An obvious confounder to our results that needs to be addressed is possible differences in the genetic susceptibility to HCV and MS. There is a well-known association between MS and the human leukocyte antigen (HLA)-DRB1*15 [23]; however, HLA-DRB1*15 has been reported to be more common in patients developing a persistent HCV infection, as well as in patients with spontaneous clearance [32,33,34,35]. Both the studies in European patients showed HLA-DRB1*15 to be associated with viral clearance [33, 35] and could, therefore, in part explain the lower risk for MS in Swedish patients with HCV. In regard to HCV, DRB1*11 has been described as protective for chronicity; however, this allele has also been reported as being significantly underrepresented in patients with MS and, therefore, could not explain our findings [36, 37]. SNPs within or in the vicinity of the interferon lambda 4 (IFNL4; previously referred to as IL28B or IFNL3 [38]) gene have been shown to be predictive of patients spontaneously resolving acute HCV infection, as well as patients responding to interferon-α [39, 40]. For MS, the IFNL4 SNPs were not associated with a response to interferon-β [41].

Strengths and limitations

The main strength of our study is the large number of patients included, with virtually complete national coverage. Registry studies, however, are generally limited by the quality of data entered; however, in this study, both the MS and HCV diagnoses were made by specialists, with HCV by law being a notifiable disease in Sweden [42]. Additionally, the concordance for HCV diagnosis between the NPR and the mandatory communicable disease register has been shown to be very high [43]. With regard to MS, a recent study showed that the Swedish NPR included 99.7% of Swedish patients with MS [22]. The study did not investigate the use of MS or HCV treatment, since information on dispensed drugs was only available from July 2005.

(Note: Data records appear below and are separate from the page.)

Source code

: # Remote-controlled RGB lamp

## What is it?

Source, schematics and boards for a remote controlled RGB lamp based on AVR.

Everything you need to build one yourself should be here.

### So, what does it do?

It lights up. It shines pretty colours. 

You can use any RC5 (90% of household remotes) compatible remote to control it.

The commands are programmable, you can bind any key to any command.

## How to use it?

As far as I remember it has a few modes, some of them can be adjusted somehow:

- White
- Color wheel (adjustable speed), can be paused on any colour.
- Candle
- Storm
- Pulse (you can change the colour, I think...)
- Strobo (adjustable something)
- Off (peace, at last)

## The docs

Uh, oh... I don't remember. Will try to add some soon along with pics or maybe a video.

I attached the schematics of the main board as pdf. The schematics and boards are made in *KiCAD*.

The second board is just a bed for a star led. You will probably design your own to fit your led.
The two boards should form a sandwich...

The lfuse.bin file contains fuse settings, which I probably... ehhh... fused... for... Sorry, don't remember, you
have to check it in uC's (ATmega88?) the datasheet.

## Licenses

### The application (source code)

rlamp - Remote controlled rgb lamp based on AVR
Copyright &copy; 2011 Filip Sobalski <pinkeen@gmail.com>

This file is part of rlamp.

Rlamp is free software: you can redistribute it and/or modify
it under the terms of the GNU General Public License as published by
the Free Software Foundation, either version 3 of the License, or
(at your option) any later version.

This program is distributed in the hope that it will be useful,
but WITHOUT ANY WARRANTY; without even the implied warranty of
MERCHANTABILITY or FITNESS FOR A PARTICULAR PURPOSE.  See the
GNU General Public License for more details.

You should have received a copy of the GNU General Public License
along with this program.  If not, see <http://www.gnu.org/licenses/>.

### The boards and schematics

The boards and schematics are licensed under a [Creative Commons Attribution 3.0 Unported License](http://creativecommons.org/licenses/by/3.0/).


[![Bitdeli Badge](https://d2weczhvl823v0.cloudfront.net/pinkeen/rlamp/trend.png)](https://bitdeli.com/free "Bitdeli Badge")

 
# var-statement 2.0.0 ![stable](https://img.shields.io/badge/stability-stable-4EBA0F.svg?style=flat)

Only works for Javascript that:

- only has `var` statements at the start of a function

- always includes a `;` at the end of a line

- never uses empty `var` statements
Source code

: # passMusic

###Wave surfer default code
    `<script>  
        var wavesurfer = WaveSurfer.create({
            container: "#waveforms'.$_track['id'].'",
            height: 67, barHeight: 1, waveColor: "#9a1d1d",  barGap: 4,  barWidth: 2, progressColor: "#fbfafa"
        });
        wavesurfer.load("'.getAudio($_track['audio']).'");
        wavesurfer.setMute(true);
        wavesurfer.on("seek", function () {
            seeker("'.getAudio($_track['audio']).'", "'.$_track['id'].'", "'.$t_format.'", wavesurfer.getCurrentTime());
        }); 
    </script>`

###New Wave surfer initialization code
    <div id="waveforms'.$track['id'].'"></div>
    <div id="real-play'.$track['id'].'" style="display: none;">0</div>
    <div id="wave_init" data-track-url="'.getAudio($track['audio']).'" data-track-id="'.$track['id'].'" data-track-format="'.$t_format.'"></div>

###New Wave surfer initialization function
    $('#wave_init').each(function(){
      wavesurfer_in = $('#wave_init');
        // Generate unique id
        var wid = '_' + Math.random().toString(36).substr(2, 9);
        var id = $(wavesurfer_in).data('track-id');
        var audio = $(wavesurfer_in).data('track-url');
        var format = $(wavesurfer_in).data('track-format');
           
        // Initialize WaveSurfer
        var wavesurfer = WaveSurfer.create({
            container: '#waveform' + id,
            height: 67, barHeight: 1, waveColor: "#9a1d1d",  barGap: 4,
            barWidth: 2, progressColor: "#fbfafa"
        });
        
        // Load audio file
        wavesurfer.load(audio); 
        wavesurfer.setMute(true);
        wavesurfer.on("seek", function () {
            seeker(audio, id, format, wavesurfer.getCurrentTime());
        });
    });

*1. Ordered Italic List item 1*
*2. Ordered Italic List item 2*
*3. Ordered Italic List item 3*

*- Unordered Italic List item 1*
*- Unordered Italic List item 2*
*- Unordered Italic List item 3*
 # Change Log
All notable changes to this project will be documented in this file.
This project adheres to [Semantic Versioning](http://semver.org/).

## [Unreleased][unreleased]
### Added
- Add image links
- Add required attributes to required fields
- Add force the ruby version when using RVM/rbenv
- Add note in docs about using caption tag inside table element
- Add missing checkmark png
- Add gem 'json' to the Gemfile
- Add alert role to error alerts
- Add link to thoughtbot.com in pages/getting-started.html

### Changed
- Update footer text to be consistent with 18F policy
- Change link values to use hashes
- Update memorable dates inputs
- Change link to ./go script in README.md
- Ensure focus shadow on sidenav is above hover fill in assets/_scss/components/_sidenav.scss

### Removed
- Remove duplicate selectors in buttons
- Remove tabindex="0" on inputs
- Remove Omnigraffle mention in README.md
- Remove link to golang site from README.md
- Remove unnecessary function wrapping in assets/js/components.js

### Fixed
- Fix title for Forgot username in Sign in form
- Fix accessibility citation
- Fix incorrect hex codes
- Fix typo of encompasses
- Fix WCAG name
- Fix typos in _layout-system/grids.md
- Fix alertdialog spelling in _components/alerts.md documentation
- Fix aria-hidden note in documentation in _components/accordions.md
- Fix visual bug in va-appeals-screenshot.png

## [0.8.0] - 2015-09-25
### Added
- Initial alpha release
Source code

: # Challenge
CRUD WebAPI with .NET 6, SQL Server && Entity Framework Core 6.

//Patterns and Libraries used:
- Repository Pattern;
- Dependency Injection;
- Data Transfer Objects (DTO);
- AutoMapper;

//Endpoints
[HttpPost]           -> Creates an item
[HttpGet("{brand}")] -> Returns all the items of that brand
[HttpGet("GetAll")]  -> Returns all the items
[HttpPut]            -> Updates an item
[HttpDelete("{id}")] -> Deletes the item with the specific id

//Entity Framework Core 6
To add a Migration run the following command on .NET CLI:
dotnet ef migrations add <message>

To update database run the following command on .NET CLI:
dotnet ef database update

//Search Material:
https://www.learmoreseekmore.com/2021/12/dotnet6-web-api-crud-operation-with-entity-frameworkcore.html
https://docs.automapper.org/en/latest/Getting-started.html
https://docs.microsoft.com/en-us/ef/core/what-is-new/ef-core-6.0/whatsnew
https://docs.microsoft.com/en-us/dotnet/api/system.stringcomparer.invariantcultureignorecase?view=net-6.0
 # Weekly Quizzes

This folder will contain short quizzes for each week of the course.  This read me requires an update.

The fact that we have no information regarding the known risk factors for MS (such as smoking, vitamin D levels, and HLA haplotype) for the patients with HCV infection and their comparators imposes a weakness in the interpretation of our data. However, from what is known about these factors in patients with HCV infection, it is unlikely that such factors could explain all of the negative association observed between HCV infection and MS.

In the general population, MS onset normally occurs around 30 years of age, but since the initial age of HCV diagnosis in the present study was 44 years, the cohorts are older than what would have been expected if the study population had instead looked at the initial MS diagnosis. Most patients with MS would, therefore, have been diagnosed with MS before inclusion into the present study. However, most patients with HCV are generally exposed to HCV in their early 20 s [44], whereas initial MS symptoms usually debut at approximately 30 years of age [22, 45]; in other words, the majority of patients would have had chronic HCV well ahead of the common age of MS onset.

In conclusion, this study suggests that MS is less common in patients with chronic HCV infection. Further studies are needed to elucidate the mechanisms and validity behind this novel finding.